Outro fator para a falta de espírito de grupo identificado pela provedora está relacionado com a mudança de rotina dos estudantes universitários em função das condições económicas. O aumento do preço do alojamento leva cada vez mais estudantes a movimentos diários entre a localidade de origem e a Universidade do Minho não restando margem para convívios fora do horário letivo.
“As pessoas vinham para a universidade e ficavam na universidade a trabalhar, a falar, e agora vêm para as aulas e vão-se embora. Não há mais nada. Sei que temos aqui o problema económico, que também é um fator extremamente importante (…) eles normalmente vão para casa dos pais, têm transportes, os horários exigem uma rotina muito diferente”, admite ainda a provedora que no ano letivo 2024/2025 foi procurada por quase mil estudantes.
Rosa Vasconcelos já concluiu o relatório relativo ao ano letivo transato.

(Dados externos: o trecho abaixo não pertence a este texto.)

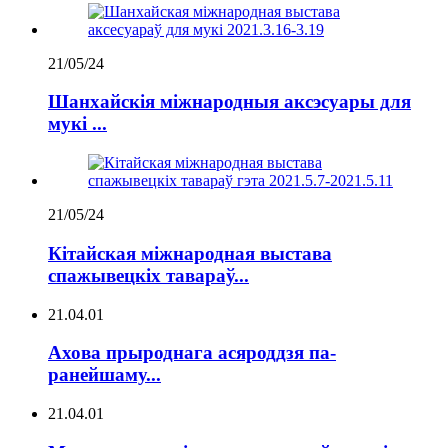
21/05/24
Шанхайскія міжнародныя аксэсуары для
мукі ...
21/05/24
Кітайская міжнародная выстава
спажывецкіх тавараў...
21.04.01
Ахова прыроднага асяроддзя па-
ранейшаму...
21.04.01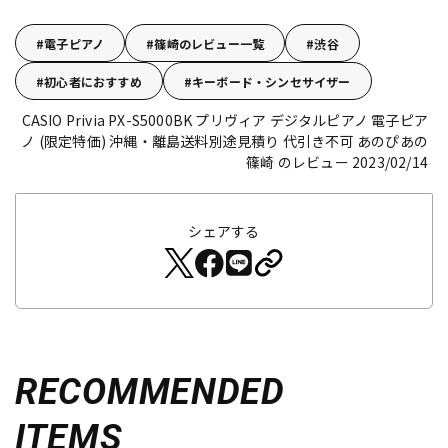
電子ピアノ
篠崎のレビュー一覧
渋谷
初心者におすすめ
キーボード・シンセサイザー
CASIO Privia PX-S5000BK プリヴィア デジタルピアノ 電子ピア
ノ (限定特価) 沖縄・離島送料別途見積り 代引き不可
あのぴあの
篠崎 のレビュー 2023/02/14
シェアする
RECOMMENDED
ITEMS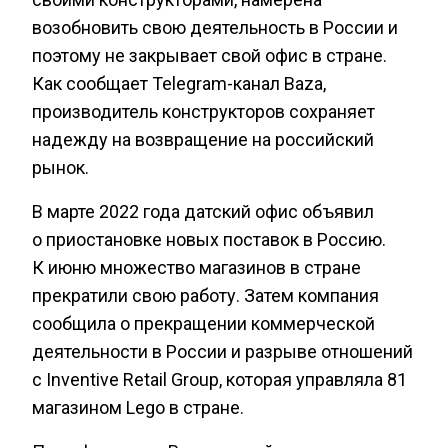
возобновить свою деятельность в России и
поэтому не закрывает свой офис в стране.
Как сообщает Telegram-канал Baza,
производитель конструкторов сохраняет
надежду на возвращение на российский
рынок.
В марте 2022 года датский офис объявил
о приостановке новых поставок в Россию.
К июню множество магазинов в стране
прекратили свою работу. Затем компания
сообщила о прекращении коммерческой
деятельности в России и разрыве отношений
с Inventive Retail Group, которая управляла 81
магазином Lego в стране.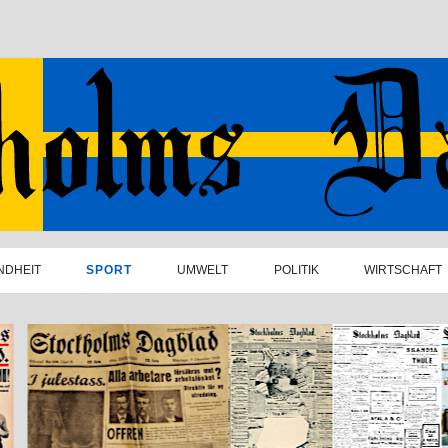
NDHEIT
SPORT
UMWELT
POLITIK
WIRTSCHAFT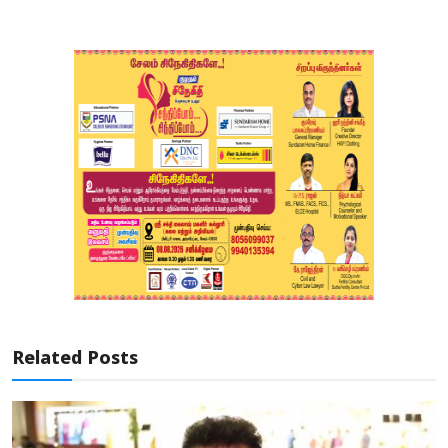
Related Posts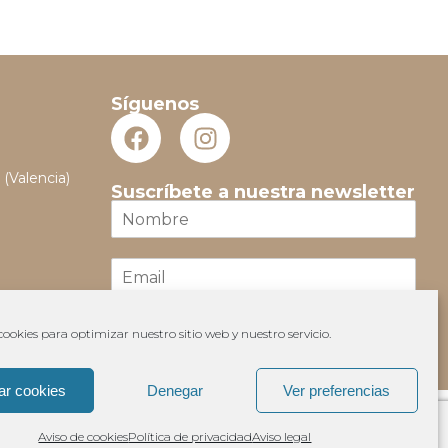
Síguenos
 (Valencia)
Suscríbete a nuestra newsletter
N
o
m
E
b
m
r
a
e
i
*
ookies para optimizar nuestro sitio web y nuestro servicio.
Suscribir
l
*
ar cookies
Denegar
Ver preferencias
Aviso de cookies
Política de privacidad
Aviso legal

O mesmo deverá em breve ser apresentado ao Conselho Geral da Universidade do Minho, indicou a própria responsável à RUM.
disponível para continuar como Provedora do Estudante “se assim o entenderem”
A Provedora do Estudante da Universidade do Minho, Rosa Vasconcelos, está disponível para prosseguir com a missão que abraça desde 2019. A docente da academia minhota foi a terceira a desempenhar o papel de provedora do estudante na história da instituição.

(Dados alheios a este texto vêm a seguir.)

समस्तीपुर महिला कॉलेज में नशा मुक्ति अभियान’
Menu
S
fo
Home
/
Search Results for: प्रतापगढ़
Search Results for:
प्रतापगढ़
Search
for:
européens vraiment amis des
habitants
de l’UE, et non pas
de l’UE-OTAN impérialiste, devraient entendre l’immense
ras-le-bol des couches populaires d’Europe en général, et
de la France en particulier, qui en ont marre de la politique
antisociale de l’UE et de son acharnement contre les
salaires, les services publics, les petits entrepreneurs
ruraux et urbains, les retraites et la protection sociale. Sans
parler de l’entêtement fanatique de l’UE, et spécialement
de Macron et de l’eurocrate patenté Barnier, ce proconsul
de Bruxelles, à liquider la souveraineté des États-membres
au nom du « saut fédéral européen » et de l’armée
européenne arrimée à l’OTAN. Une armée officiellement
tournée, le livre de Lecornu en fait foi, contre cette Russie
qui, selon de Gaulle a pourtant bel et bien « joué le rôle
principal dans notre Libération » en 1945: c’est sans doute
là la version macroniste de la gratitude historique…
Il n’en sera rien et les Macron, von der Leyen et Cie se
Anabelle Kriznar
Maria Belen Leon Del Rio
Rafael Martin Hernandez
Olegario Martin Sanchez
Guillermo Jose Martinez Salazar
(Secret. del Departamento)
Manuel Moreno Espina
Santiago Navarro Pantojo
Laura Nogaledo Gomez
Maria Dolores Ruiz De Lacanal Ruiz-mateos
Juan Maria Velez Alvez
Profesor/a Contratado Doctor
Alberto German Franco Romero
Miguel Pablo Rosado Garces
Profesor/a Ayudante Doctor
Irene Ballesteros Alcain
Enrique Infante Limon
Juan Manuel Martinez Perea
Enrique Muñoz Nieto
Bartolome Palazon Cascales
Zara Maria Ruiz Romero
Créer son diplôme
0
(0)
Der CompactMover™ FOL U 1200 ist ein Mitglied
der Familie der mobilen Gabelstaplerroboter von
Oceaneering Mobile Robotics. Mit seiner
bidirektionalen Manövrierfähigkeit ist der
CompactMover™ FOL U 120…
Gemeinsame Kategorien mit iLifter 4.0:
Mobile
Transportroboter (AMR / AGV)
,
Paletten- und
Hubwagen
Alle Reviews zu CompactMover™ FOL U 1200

Agora, a proposta de revisão do RJIES que está na iminência de ser aprovada implicará alterações no próprio regulamento da provedoria, cujo mandato passará de dois para quatro anos, o que significa que na prática, se a instituição assim o entender, poderá permitir que fique no cargo até 2027.
Questionada pela RUM disse estar disponível para continuar a desempenhar estas funções.

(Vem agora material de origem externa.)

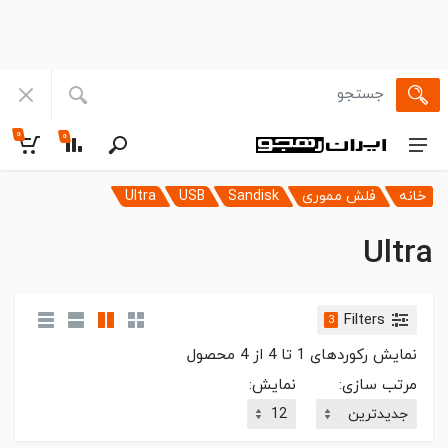
۰
۰
خانه
فلش مموری
Sandisk
USB
Ultra
Ultra
Filters
3
نمایش رکوردهای
1
تا
4
از
4
محصول
مرتب سازی:
نمایش: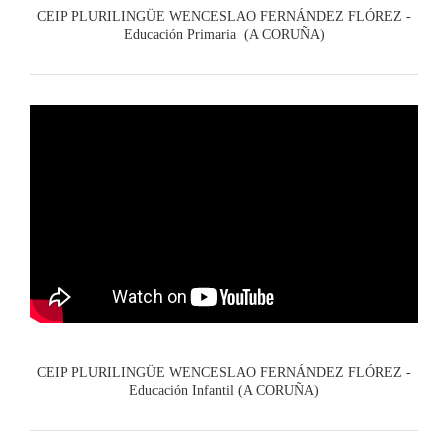
CEIP PLURILINGÜE WENCESLAO FERNÁNDEZ FLÓREZ -
Educación Primaria (A CORUÑA)
CEIP PLURILINGÜE WENCESLAO FERNÁNDEZ FLÓREZ -
Educación Infantil (A CORUÑA)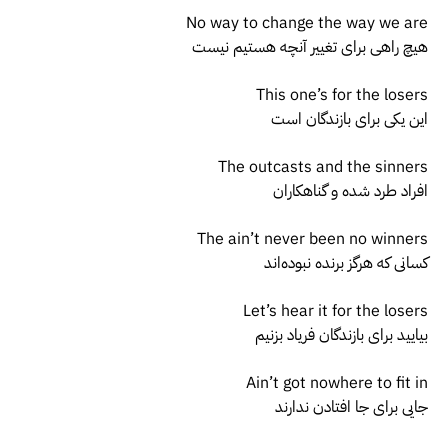
No way to change the way we are
هیچ راهی برای تغییر آنچه هستیم نیست
This one’s for the losers
این یکی برای بازندگان است
The outcasts and the sinners
افراد طرد شده و گناهکاران
The ain’t never been no winners
کسانی که هرگز برنده نبوده‌اند
Let’s hear it for the losers
بیایید برای بازندگان فریاد بزنیم
Ain’t got nowhere to fit in
جایی برای جا افتادن ندارند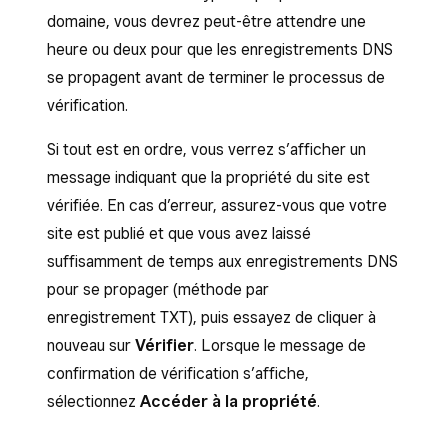
sur la
balise HTML
pour ouvrir le volet.
domaine, vous devrez peut-être attendre une
ligne Square
si Square héberge votre domaine
Copiez le code fourni par Google.
heure ou deux pour que les enregistrements DNS
et que vous souhaitez ajouter un
se propagent avant de terminer le processus de
enregistrement TXT. Si votre domaine est
Connectez-vous au
Tableau de bord
vérification.
hébergé par un tiers et que vous ne savez pas
Square
, puis cliquez sur
Canaux de
comment ajouter un enregistrement TXT,
vente
>
Vente en ligne
>
Paramètres
>
Si tout est en ordre, vous verrez s’afficher un
contactez votre hôte de domaine pour obtenir
Outils de suivi
.
message indiquant que la propriété du site est
de l’aide.
Collez la balise HTML dans la section d’en-
vérifiée. En cas d’erreur, assurez-vous que votre
tête de votre site.
site est publié et que vous avez laissé
suffisamment de temps aux enregistrements DNS
Publiez
votre site Web à partir de l’éditeur
pour se propager (méthode par
de site.
enregistrement TXT), puis essayez de cliquer à
nouveau sur
Vérifier
. Lorsque le message de
confirmation de vérification s’affiche,
sélectionnez
Accéder à la propriété
.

No cargo desde 2019, Rosa Vasconcelos assume que a cooperação interna tem permitido, com sucesso, um trabalho de apoio e auscultação à comunidade estudantil.
Além de provedora do Estudante da Universidade do Minho, Rosa Vasconcelos é presidente da Rede Portuguesa de Provedores do Estudante do Ensino Superior. Em setembro último passou também a presidir à rede ibero-americana, cujo mandato cessa apenas em 2027.
Rosa Vasconcelos faz um balanço positivo dos mandatos como provedora e na dinâmica que foi criando na rede nacional, notando que a visibilidade do cargo resulta numa maior procura da comunidade estudantil para a resolução de problemas.